WHAT YOU WILL DO>
Rewrite every item below, changing "readable" to "visible" and keeping everything else the same. Omit the pictures from your answer.

━━ DATA TO USE

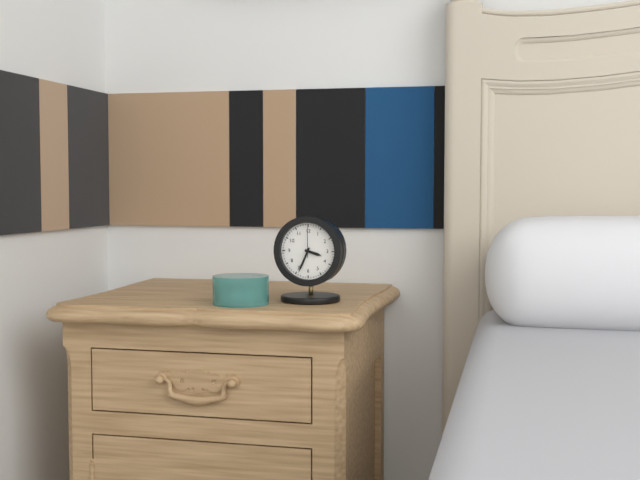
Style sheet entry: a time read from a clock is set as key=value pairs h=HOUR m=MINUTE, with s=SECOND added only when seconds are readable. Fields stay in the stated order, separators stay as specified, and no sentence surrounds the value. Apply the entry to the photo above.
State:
h=3 m=34
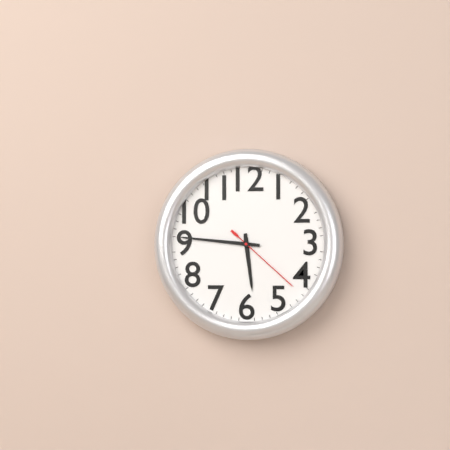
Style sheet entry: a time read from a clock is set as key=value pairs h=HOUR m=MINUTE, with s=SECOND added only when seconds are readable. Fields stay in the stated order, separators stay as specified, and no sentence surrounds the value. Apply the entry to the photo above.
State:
h=5 m=46 s=22
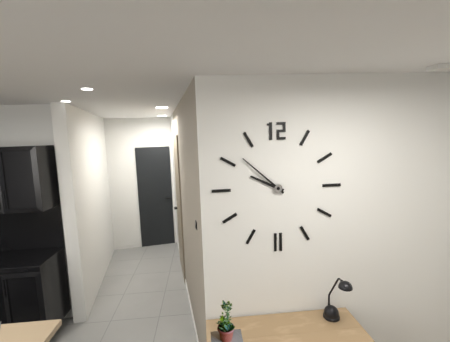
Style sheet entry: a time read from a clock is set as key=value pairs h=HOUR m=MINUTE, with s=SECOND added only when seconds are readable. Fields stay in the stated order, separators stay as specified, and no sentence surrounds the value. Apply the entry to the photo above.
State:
h=9 m=52
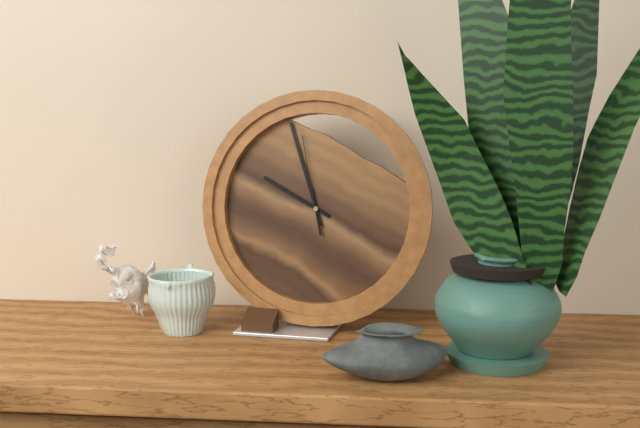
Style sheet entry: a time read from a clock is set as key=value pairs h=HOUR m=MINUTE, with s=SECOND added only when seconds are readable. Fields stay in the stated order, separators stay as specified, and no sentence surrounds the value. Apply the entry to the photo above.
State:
h=9 m=57 s=58
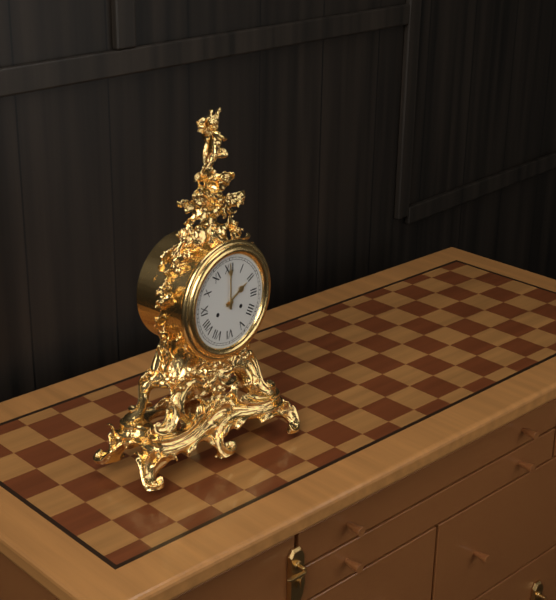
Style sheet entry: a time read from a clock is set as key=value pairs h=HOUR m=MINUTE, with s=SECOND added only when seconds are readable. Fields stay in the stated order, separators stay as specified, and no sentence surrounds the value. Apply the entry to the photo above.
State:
h=2 m=0
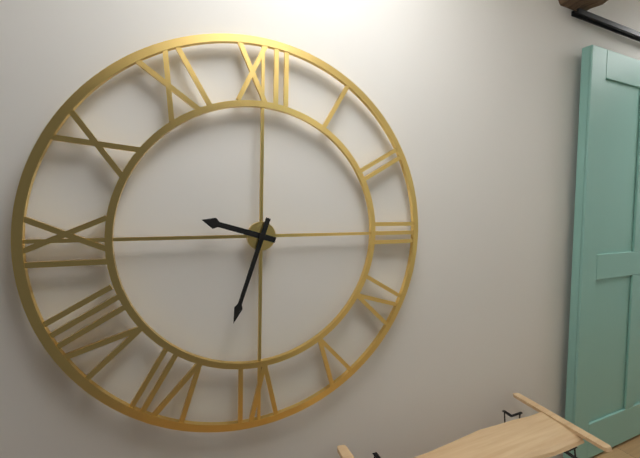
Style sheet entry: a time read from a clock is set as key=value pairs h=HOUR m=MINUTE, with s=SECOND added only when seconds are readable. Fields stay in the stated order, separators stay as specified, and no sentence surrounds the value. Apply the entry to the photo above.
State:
h=9 m=33
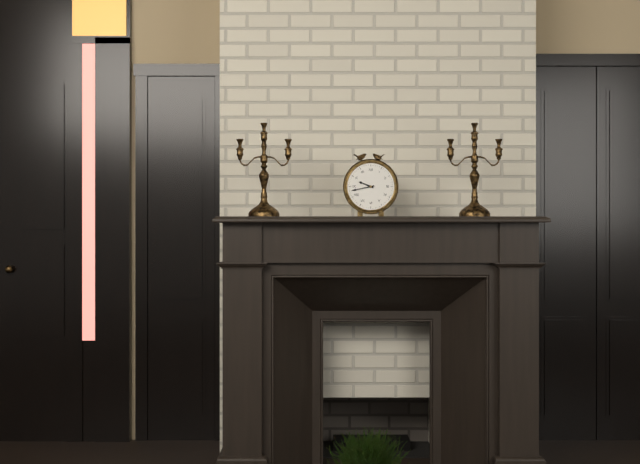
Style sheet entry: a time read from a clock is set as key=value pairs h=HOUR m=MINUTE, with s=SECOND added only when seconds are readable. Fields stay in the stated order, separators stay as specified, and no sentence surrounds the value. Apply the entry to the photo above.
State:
h=9 m=43
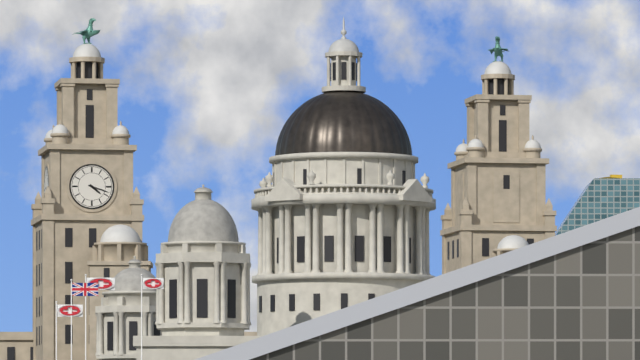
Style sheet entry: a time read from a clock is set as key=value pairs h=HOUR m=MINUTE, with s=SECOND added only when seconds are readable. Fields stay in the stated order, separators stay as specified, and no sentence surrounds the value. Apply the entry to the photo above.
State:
h=4 m=18
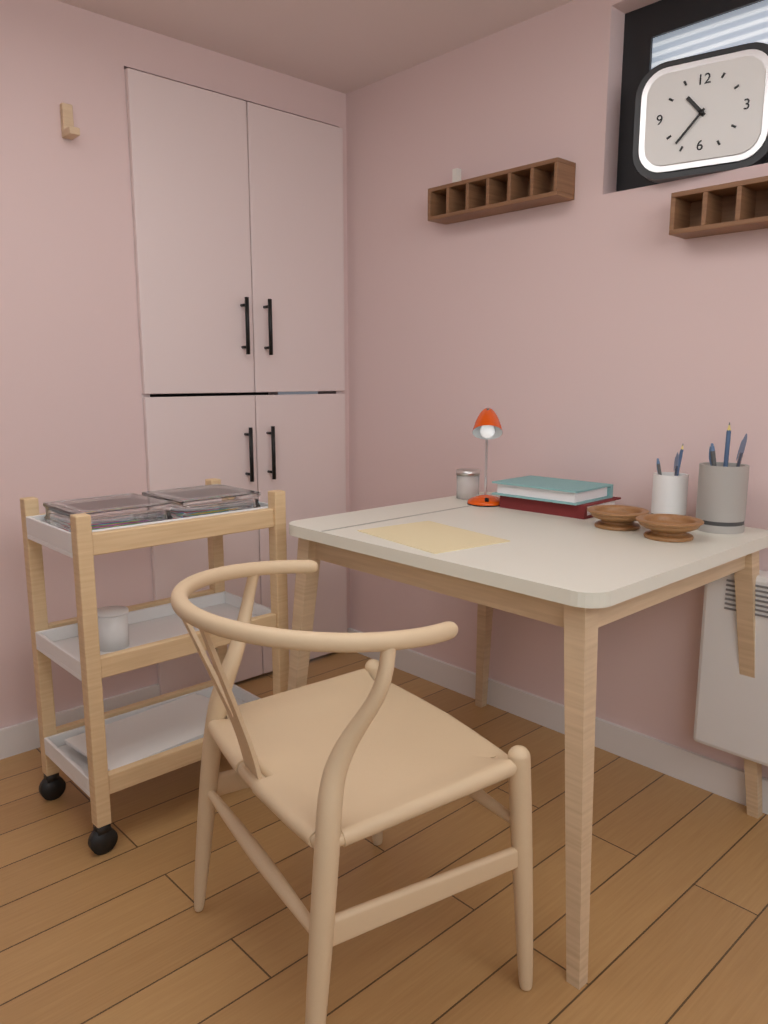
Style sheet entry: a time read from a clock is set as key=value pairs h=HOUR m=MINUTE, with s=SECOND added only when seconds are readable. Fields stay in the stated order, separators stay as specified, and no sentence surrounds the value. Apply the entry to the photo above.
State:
h=10 m=37
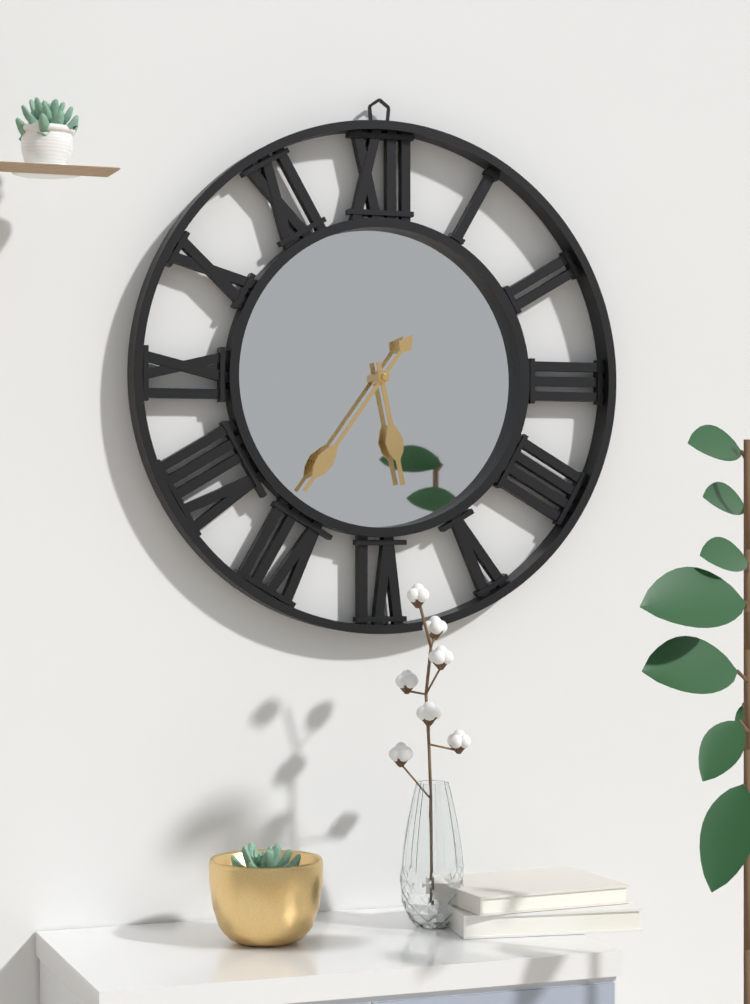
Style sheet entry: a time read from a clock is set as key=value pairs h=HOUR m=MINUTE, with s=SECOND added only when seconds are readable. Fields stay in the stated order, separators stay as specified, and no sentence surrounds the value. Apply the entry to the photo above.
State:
h=5 m=36
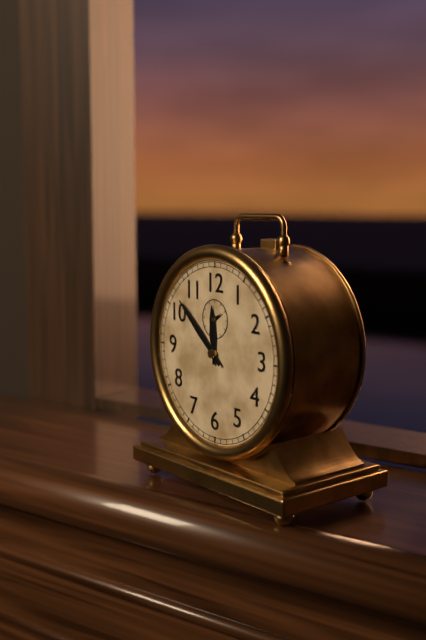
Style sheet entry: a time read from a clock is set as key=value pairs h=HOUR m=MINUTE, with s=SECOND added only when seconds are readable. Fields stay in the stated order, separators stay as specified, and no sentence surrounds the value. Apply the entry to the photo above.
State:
h=11 m=52
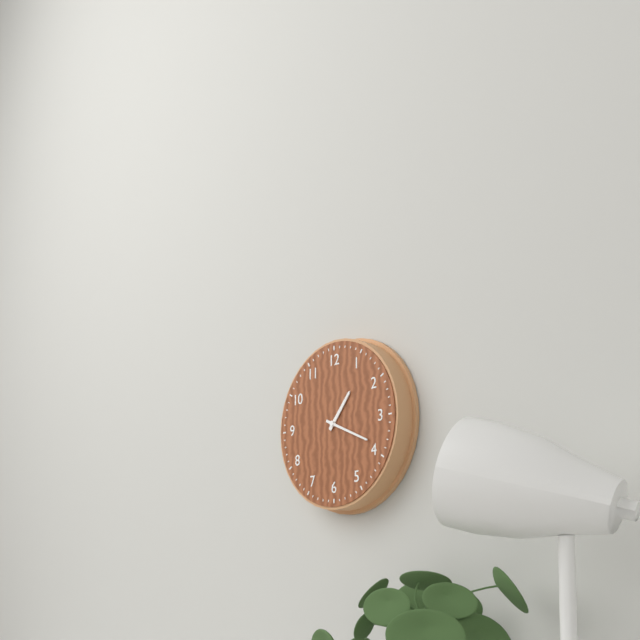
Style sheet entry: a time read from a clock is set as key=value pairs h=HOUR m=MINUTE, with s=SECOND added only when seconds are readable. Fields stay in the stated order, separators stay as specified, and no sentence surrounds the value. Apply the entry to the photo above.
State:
h=1 m=19
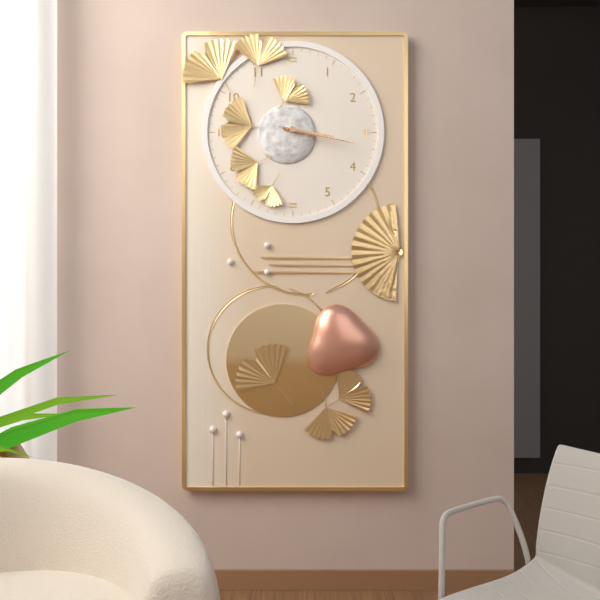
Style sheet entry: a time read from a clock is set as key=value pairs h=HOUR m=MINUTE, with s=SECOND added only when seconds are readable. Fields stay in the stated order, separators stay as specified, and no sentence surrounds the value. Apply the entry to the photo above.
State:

━━━━

FINAL ANSWER>
Style sheet entry: a time read from a clock is set as key=value pairs h=HOUR m=MINUTE, with s=SECOND added only when seconds are visible. Fields stay in the stated order, separators stay as specified, and no sentence surrounds the value. Apply the entry to the photo above.
State:
h=3 m=34
Style sheet entry: a time read from a clock is set as key=value pairs h=HOUR m=MINUTE, with s=SECOND added only when seconds are visible. Fields stay in the stated order, separators stay as specified, and no sentence surrounds the value. Apply the entry to the photo above.
State:
h=5 m=46 s=22
Style sheet entry: a time read from a clock is set as key=value pairs h=HOUR m=MINUTE, with s=SECOND added only when seconds are visible. Fields stay in the stated order, separators stay as specified, and no sentence surrounds the value. Apply the entry to the photo above.
State:
h=9 m=52
Style sheet entry: a time read from a clock is set as key=value pairs h=HOUR m=MINUTE, with s=SECOND added only when seconds are visible. Fields stay in the stated order, separators stay as specified, and no sentence surrounds the value. Apply the entry to the photo above.
State:
h=9 m=57 s=58
Style sheet entry: a time read from a clock is set as key=value pairs h=HOUR m=MINUTE, with s=SECOND added only when seconds are visible. Fields stay in the stated order, separators stay as specified, and no sentence surrounds the value. Apply the entry to the photo above.
State:
h=2 m=0
Style sheet entry: a time read from a clock is set as key=value pairs h=HOUR m=MINUTE, with s=SECOND added only when seconds are visible. Fields stay in the stated order, separators stay as specified, and no sentence surrounds the value. Apply the entry to the photo above.
State:
h=9 m=33
Style sheet entry: a time read from a clock is set as key=value pairs h=HOUR m=MINUTE, with s=SECOND added only when seconds are visible. Fields stay in the stated order, separators stay as specified, and no sentence surrounds the value. Apply the entry to the photo above.
State:
h=9 m=43
Style sheet entry: a time read from a clock is set as key=value pairs h=HOUR m=MINUTE, with s=SECOND added only when seconds are visible. Fields stay in the stated order, separators stay as specified, and no sentence surrounds the value. Apply the entry to the photo above.
State:
h=4 m=18
Style sheet entry: a time read from a clock is set as key=value pairs h=HOUR m=MINUTE, with s=SECOND added only when seconds are visible. Fields stay in the stated order, separators stay as specified, and no sentence surrounds the value. Apply the entry to the photo above.
State:
h=10 m=37
Style sheet entry: a time read from a clock is set as key=value pairs h=HOUR m=MINUTE, with s=SECOND added only when seconds are visible. Fields stay in the stated order, separators stay as specified, and no sentence surrounds the value. Apply the entry to the photo above.
State:
h=5 m=36
Style sheet entry: a time read from a clock is set as key=value pairs h=HOUR m=MINUTE, with s=SECOND added only when seconds are visible. Fields stay in the stated order, separators stay as specified, and no sentence surrounds the value. Apply the entry to the photo above.
State:
h=11 m=52
Style sheet entry: a time read from a clock is set as key=value pairs h=HOUR m=MINUTE, with s=SECOND added only when seconds are visible. Fields stay in the stated order, separators stay as specified, and no sentence surrounds the value. Apply the entry to the photo above.
State:
h=1 m=19
Style sheet entry: a time read from a clock is set as key=value pairs h=HOUR m=MINUTE, with s=SECOND added only when seconds are visible. Fields stay in the stated order, separators stay as specified, and no sentence surrounds the value. Apply the entry to the photo above.
State:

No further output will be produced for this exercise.